Here, emerging countries had to choose between defending their immediate interest as individual borrowers seeking access to private capital markets, and their collective interest in developing a restructuring process. While governments felt a duty to safeguard the legacy of NIEO and the solidarity principles anchored in the history of non-aligned countries, they also had strong economic and financial incentives to behave selfishly by conforming to the creditworthiness requirements designed by the Bretton Woods Institutions. In other words, solidarity between countries in the Global South was undermined by a dynamic that goes hand in hand with the idea that states should become market players.

Alone in the Room

Argentina’s debt is now back in the spotlight. Amidst the pandemic, its minister of economy, Martín Guzmán — a Columbia University economist akin to Joseph Stiglitz who has been recognized worldwide for his expertise on debt restructuring — faces tough negotiations with different types of creditors that are more or less “restructuring friendly” or willing to go into litigation: big asset managers, but also hedge funds that specialize in distressed debt investment. Some private creditors are pressuring Argentina and are ready to take court action arguing that the country is using the COVID-19 crisis as another opportunity to default on its repayments.

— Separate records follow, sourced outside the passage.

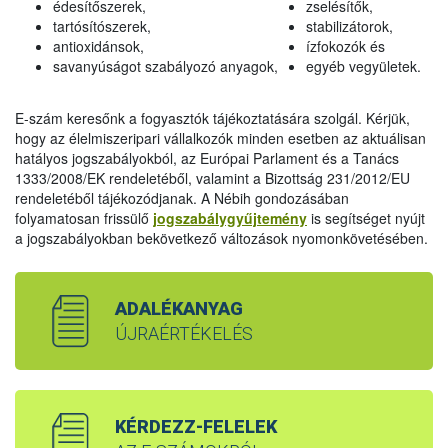
édesítőszerek,
zselésítők,
tartósítószerek,
stabilizátorok,
antioxidánsok,
ízfokozók és
savanyúságot szabályozó anyagok,
egyéb vegyületek.
E-szám keresőnk a fogyasztók tájékoztatására szolgál. Kérjük,
hogy az élelmiszeripari vállalkozók minden esetben az aktuálisan
hatályos jogszabályokból, az Európai Parlament és a Tanács
1333/2008/EK rendeletéből, valamint a Bizottság 231/2012/EU
rendeletéből tájékozódjanak. A Nébih gondozásában
folyamatosan frissülő
jogszabálygyűjtemény
is segítséget nyújt
a jogszabályokban bekövetkező változások nyomonkövetésében.
ADALÉKANYAG
ÚJRAÉRTÉKELÉS
KÉRDEZZ-FELELEK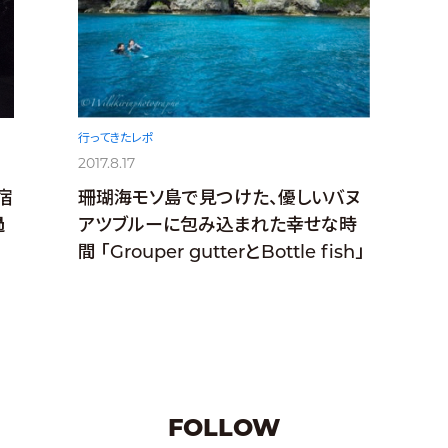
行ってきたレポ
2017.8.17
宿
珊瑚海モソ島で見つけた、優しいバヌ
過
アツブルーに包み込まれた幸せな時
間 「Grouper gutterとBottle fish」
FOLLOW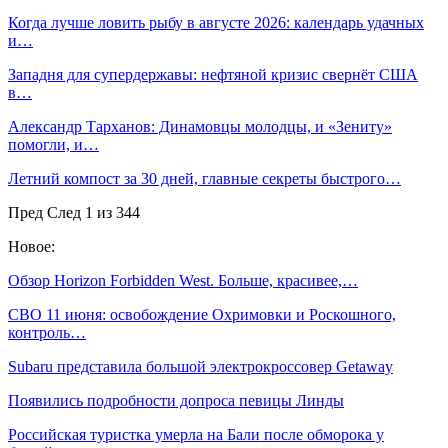
Когда лучше ловить рыбу в августе 2026: календарь удачных
и…
Западня для супердержавы: нефтяной кризис свернёт США
в…
Александр Тарханов: Динамовцы молодцы, и «Зениту»
помогли, и…
Летний компост за 30 дней, главные секреты быстрого…
Пред
След
1 из 344
Новое:
Обзор Horizon Forbidden West. Больше, красивее,…
СВО 11 июня: освобождение Охримовки и Роскошного,
контроль…
Subaru представила большой электрокроссовер Getaway
Появились подробности допроса певицы Линды
Российская туристка умерла на Бали после обморока у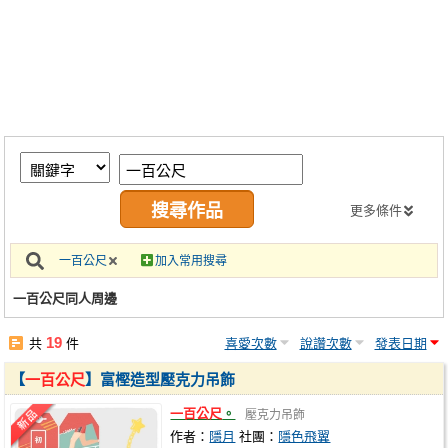
同人社團
工作委託
同人宣傳看板
繪圖藝廊
交流中心
攤位轉讓區
更多條件
會員功能選單
一百公尺
加入常用搜尋
會員中心
一百公尺同人周邊
註冊會員
19
共
件
喜愛次數
說讚次數
發表日期
登入
【
一百公尺
】富樫造型壓克力吊飾
一百公尺
。
壓克力吊飾
作者：
隱月
社團：
隱色飛翼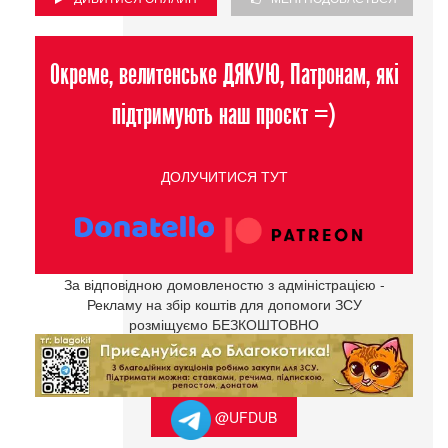
Окреме, велитенське ДЯКУЮ, Патронам, які
підтримують наш проєкт =)
ДОЛУЧИТИСЯ ТУТ
За відповідною домовленостю з адміністрацією -
Рекламу на збір коштів для допомоги ЗСУ
розміщуємо БЕЗКОШТОВНО
@UFDUB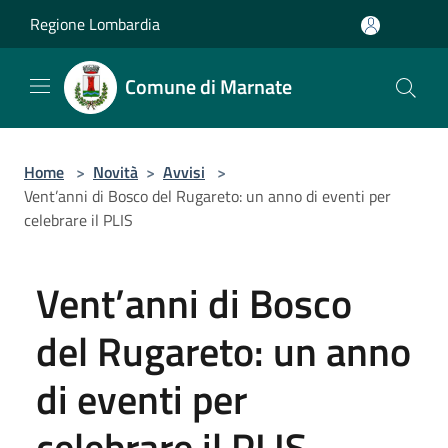
Salta al contenuto principale
Regione Lombardia
Comune di Marnate
Home
>
Novità
>
Avvisi
>
Vent’anni di Bosco del Rugareto: un anno di eventi per
celebrare il PLIS
Vent’anni di Bosco
del Rugareto: un anno
di eventi per
celebrare il PLIS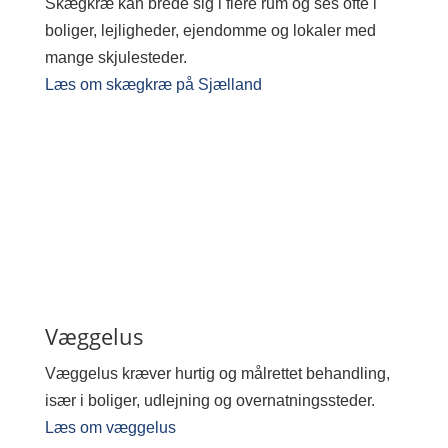
Skægkræ kan brede sig i flere rum og ses ofte i
boliger, lejligheder, ejendomme og lokaler med
mange skjulesteder.
Læs om skægkræ på Sjælland
Væggelus
Væggelus kræver hurtig og målrettet behandling,
især i boliger, udlejning og overnatningssteder.
Læs om væggelus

If Argentina is a textbook case, this is also because, unlike many states that have to settle under unfavorable and asymmetrical conditions, the country has been able to draw on considerable financial and legal resources — for example, by recruiting some of the most well-known lawyers to litigate on the state’s behalf. This was possible through the deployment of a domestic financial system — an alternative to capital markets — which consists of re-nationalizing pension funds, using the assets of nationalized banks and the Central Bank to finance the Treasury, and heavy reliance on soy exports to China.

The government led by Néstor and Cristina Kirchner from 2003 to 2016 implemented a Keynesian policy agenda that challenged neoliberal templates. This involved an embrace of state intervention through subsidies for the industrial sector, capital controls, currency restrictions, and paying for what it considered to be its social “duties.” In this vein, they made part of the Argentinian Central Bank’s mandate the alleviation of unemployment, as well as other social goals, in order to combat inflation and capital flight. But Argentina’s strategy has also often been ambiguous. Despite the impression of disobedience, the Republic has constantly defended its sovereignty in US courts of justice, insisting on its own good faith and thereby playing the financial and legal credibility card with regard to the global market community.

The dilemma in which the various states are caught — having to act as individualized market actors even as they demand global restructuring — thus helps to naturalize the legitimacy of financial law that favors investors and paves the way for strategies exploiting asymmetries in the trade and international financial architecture. These intertwined stories show how a “credible” policy or even a domestic attempt to resist, isolated from the rest of the dominated countries, is not sufficient. Whenever a country is alone in the room faced with its creditors (be they official or private), market hegemony persists.

The lesson from history, then, is that a consensual debt relief or suspension, as recently proposed by the Institute of International Finance, that works only as a “break” given by private creditors or a “reset button” is far from sufficient if it is followed by business as usual. In fact, this would likely mean a hardened discipline being imposed on states’ economic policies and a range of action for social measures. States, with the help of mechanisms and institutions uncolonized by the culture of the private capital markets, should instead coordinate to emancipate themselves from the interests and ideologies of financiers. This would mean disciplining global finance — and doing so under the control of an international force that stands up for the public good.